Committee urges end to abuse of migrant workers

Research on migrant workers has concluded that the Netherlands underestimated how many immigrants would come when the country opened its borders to people from Eastern and Central Europe in 2007. Research from a committee established by the Dutch House of Representatives says the Netherlands was completely unprepared for dealing with the influx. In its report, the committee put forward several measures to tackle the issues that have arisen.

Background

The Netherlands opened its borders to migrant workers from Eastern and Central Europe in 2007, which resulted in 200,000 people coming to the Netherlands to look for work. It also led to higher income levels

Consequently, the Dutch House of Representatives set up the temporary research committee on ‘Lessons learned from recent labour migration’ and gave it the task of researching why the influx occurred and what problems have arisen in the Netherlands as a consequence (see NL0810029I; NL0902039I).

The committee published its report, ‘Labour migration on track’ (in Dutch, 1054Kb PDF), on 30 September 2011. In it the committee concludes that the Netherlands was not in a position to deal effectively with the influx. The Netherlands had estimated that about 18,000 migrants would come and were inadequately prepared for the 200,000 who actually arrived.

Illegal employment and poor housing

The influx has led to many problems since 2007. Between 5,000–6,000 illegal temporary employment agencies have emerged, helping some 100,000 migrant workers to find a job. However, these agencies are unregulated and tend to find migrant workers work at the bottom end of the labour market where working conditions are poor and often below the Netherlands’ minimum legal standards.

Most accommodation for migrants is overcrowded, and although the workers are underpaid they are falling prey to landlords demanding too much for inadequate, poor-quality accommodation.
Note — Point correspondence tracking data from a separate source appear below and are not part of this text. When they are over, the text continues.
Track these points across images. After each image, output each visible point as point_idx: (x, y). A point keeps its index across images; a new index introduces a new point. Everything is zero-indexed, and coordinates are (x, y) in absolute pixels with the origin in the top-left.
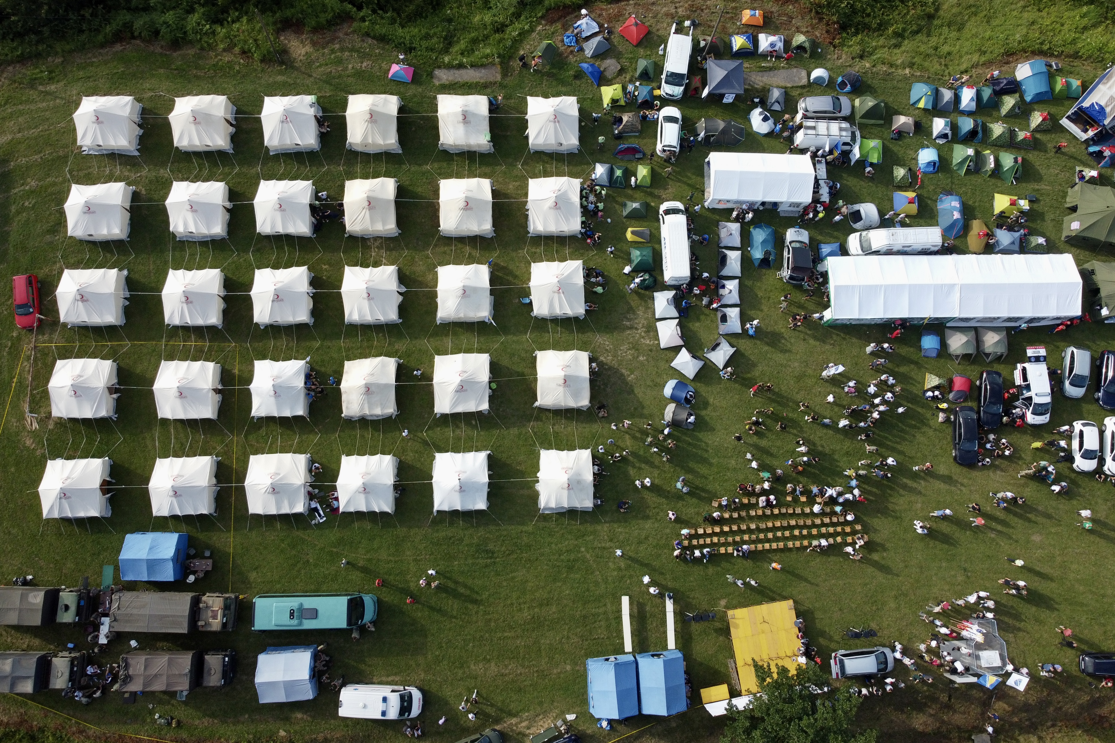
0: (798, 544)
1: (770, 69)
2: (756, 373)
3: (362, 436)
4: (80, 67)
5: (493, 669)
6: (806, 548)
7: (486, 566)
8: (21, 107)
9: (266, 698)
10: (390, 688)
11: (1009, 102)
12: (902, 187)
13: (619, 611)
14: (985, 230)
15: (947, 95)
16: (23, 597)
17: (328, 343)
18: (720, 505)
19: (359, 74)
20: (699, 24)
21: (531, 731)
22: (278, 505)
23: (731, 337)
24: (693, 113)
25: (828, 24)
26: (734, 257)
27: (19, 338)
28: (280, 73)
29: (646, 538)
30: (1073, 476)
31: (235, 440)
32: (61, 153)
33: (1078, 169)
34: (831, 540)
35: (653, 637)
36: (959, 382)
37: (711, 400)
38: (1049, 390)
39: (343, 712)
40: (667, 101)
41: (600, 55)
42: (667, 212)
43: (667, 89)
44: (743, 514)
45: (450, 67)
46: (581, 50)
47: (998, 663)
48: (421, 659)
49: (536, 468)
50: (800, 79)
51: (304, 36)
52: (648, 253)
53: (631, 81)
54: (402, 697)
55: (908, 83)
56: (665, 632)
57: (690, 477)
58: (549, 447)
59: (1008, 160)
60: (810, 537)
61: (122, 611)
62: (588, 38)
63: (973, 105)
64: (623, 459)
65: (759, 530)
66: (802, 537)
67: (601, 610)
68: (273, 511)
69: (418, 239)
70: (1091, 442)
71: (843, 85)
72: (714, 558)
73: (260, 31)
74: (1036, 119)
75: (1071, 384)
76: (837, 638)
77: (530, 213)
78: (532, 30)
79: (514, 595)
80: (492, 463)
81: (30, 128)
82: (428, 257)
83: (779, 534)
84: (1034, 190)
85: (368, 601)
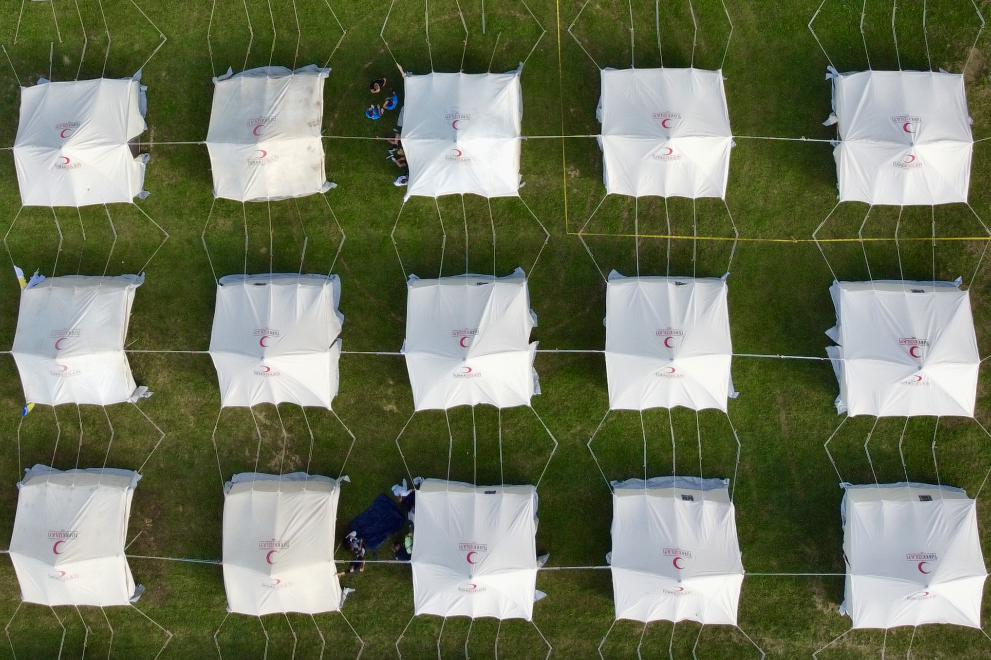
69: (192, 466)
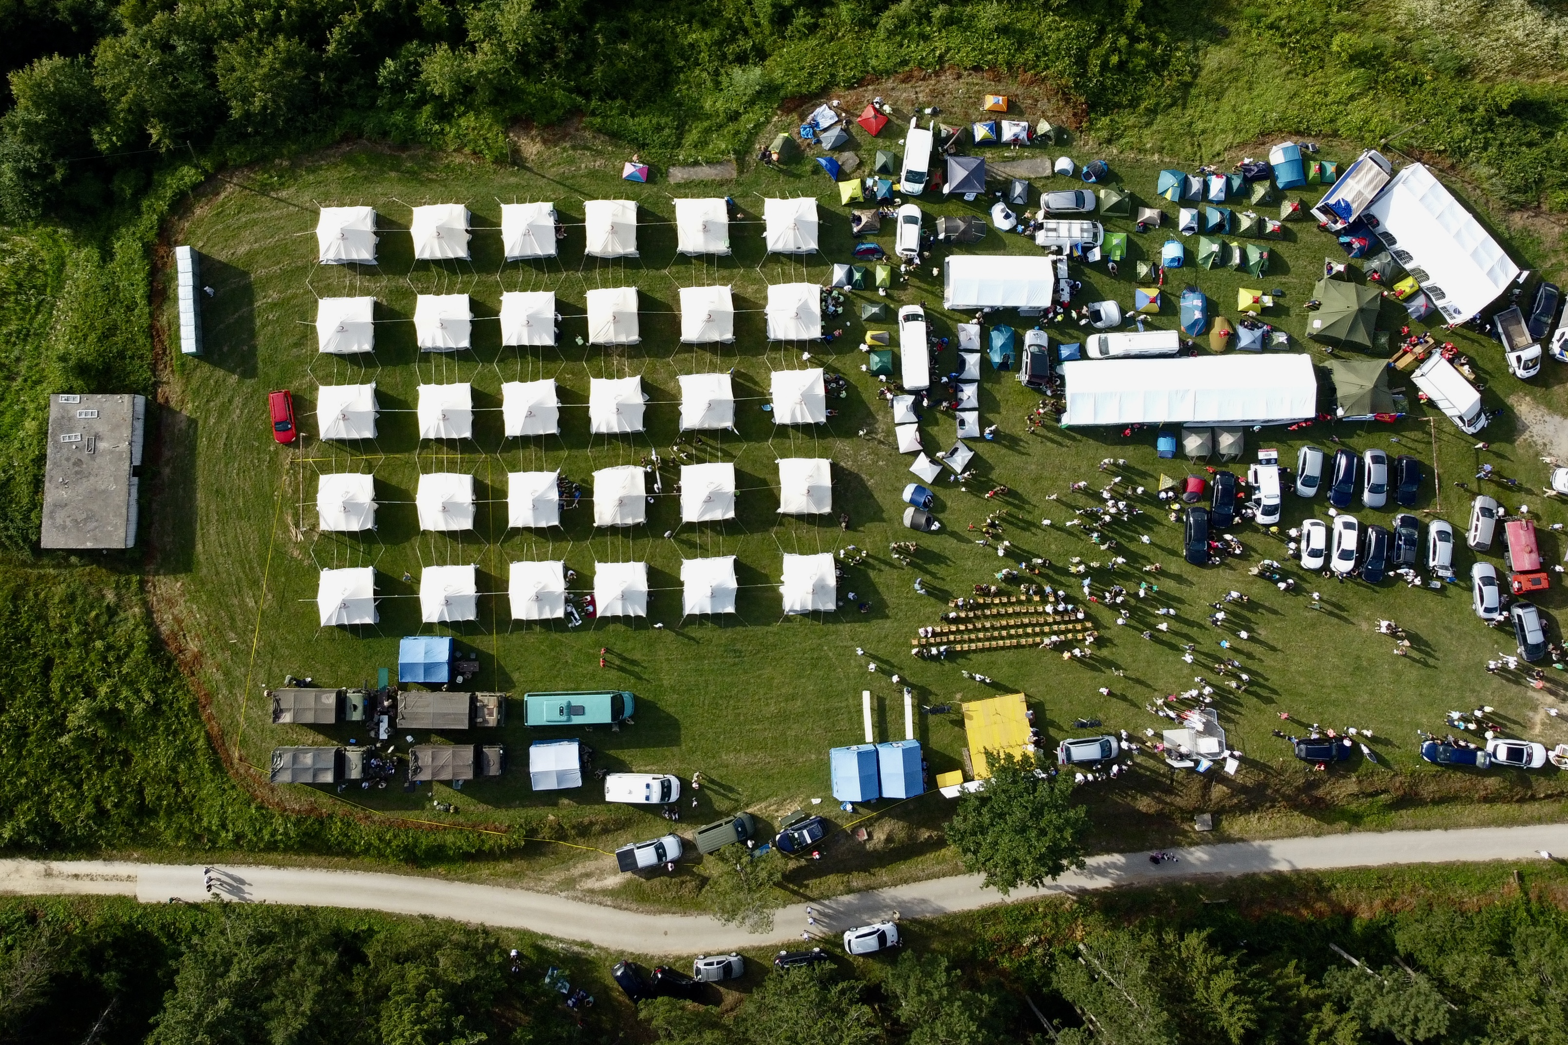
0: (1030, 640)
1: (1013, 159)
2: (994, 476)
3: (612, 543)
4: (310, 171)
5: (744, 758)
6: (1038, 644)
7: (734, 664)
8: (254, 216)
9: (540, 786)
10: (651, 776)
11: (1260, 191)
12: (1146, 283)
13: (860, 705)
14: (1227, 328)
15: (1196, 184)
16: (317, 699)
17: (574, 452)
18: (956, 605)
19: (593, 174)
20: (941, 112)
21: (780, 813)
22: (540, 611)
23: (969, 441)
24: (932, 209)
25: (1074, 107)
26: (972, 361)
27: (276, 453)
28: (513, 174)
29: (886, 637)
30: (1301, 572)
31: (492, 549)
32: (300, 264)
33: (1327, 260)
34: (1062, 637)
35: (891, 729)
36: (1192, 483)
37: (949, 504)
38: (1278, 492)
39: (609, 798)
40: (906, 198)
41: (838, 147)
42: (908, 318)
43: (905, 187)
44: (979, 613)
45: (685, 164)
46: (819, 142)
47: (1216, 749)
48: (675, 749)
49: (780, 572)
50: (1044, 170)
51: (533, 132)
52: (888, 359)
53: (870, 175)
54: (662, 783)
55: (1156, 169)
56: (903, 724)
57: (928, 578)
58: (792, 551)
59: (1254, 255)
60: (1043, 634)
61: (409, 710)
62: (825, 130)
63: (1222, 196)
64: (864, 562)
65: (993, 628)
66: (1036, 634)
67: (844, 704)
68: (535, 616)
69: (659, 347)
70: (1318, 541)
71: (1088, 176)
72: (951, 655)
73: (490, 129)
74: (1287, 209)
75: (1303, 484)
76: (1065, 727)
77: (769, 317)
78: (768, 121)
79: (762, 692)
80: (739, 568)
81: (265, 238)
82: (669, 365)
83: (1013, 632)
84: (1281, 284)
85: (627, 696)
The committee says this is unacceptable and believes that the Cabinet must act soon to stop this.

Measures needed to combat abuse

The committee says the government needs to act swiftly because all studies point towards a further increase in the number of migrant workers in the short term. The problems will increase if decision-making and implementation are too slow.
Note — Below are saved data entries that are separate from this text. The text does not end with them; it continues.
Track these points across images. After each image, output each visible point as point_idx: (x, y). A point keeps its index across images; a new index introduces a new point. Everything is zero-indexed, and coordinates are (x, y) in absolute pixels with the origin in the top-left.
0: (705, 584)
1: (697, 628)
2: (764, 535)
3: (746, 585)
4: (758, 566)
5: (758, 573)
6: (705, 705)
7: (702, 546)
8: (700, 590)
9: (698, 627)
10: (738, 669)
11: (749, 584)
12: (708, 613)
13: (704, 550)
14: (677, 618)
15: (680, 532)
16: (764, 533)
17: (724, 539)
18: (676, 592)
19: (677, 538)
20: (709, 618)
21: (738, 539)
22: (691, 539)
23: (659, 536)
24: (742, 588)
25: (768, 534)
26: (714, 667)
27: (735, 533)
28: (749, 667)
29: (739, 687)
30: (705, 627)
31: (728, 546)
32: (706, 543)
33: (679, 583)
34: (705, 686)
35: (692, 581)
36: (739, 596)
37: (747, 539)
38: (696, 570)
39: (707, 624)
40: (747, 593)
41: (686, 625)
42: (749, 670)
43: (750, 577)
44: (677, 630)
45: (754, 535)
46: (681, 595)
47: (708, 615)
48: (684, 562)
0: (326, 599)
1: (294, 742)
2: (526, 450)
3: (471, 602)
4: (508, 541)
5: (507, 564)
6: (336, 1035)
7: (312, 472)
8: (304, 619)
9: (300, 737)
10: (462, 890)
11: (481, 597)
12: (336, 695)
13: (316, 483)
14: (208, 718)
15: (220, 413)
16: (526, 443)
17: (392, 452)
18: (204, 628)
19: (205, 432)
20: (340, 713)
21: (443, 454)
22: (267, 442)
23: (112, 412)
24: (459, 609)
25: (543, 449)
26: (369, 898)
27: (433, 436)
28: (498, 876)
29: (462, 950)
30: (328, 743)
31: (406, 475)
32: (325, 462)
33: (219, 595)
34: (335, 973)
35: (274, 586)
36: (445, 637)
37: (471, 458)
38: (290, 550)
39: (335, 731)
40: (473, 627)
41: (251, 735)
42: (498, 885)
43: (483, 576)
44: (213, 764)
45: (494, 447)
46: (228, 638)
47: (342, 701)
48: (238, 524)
Its recommendations to the Dutch House of Representatives (and therefore the Cabinet) include:

  • taking steps to close all illegal employment agencies;
  • ensuring housing standards are adhered to;
  • encouraging local authorities to develop a joint regional housing policy which will prevent the formations of concentrated pockets of migrant workers;
  • implementing an improved, uniform, registration process so that local authorities have accurate numbers on which to base and implement policies;
  • identifying and encouraging appropriate measures to achieve migrant integration.

Henk Kamp, Minister of Social Affairs and Employment, has welcomed the fact that the House of Representatives is paying more attention to the issue of migrant workers, and has pointed out that he is already implementing a range of measures. A legislative proposal has already been prepared which would make it compulsory for temporary employment agencies to be registered. The minister has also already informed the House of Representatives about a new policy to close businesses repeatedly found to be in serious breach of guidelines. The Cabinet will issue its detailed response to the report in November.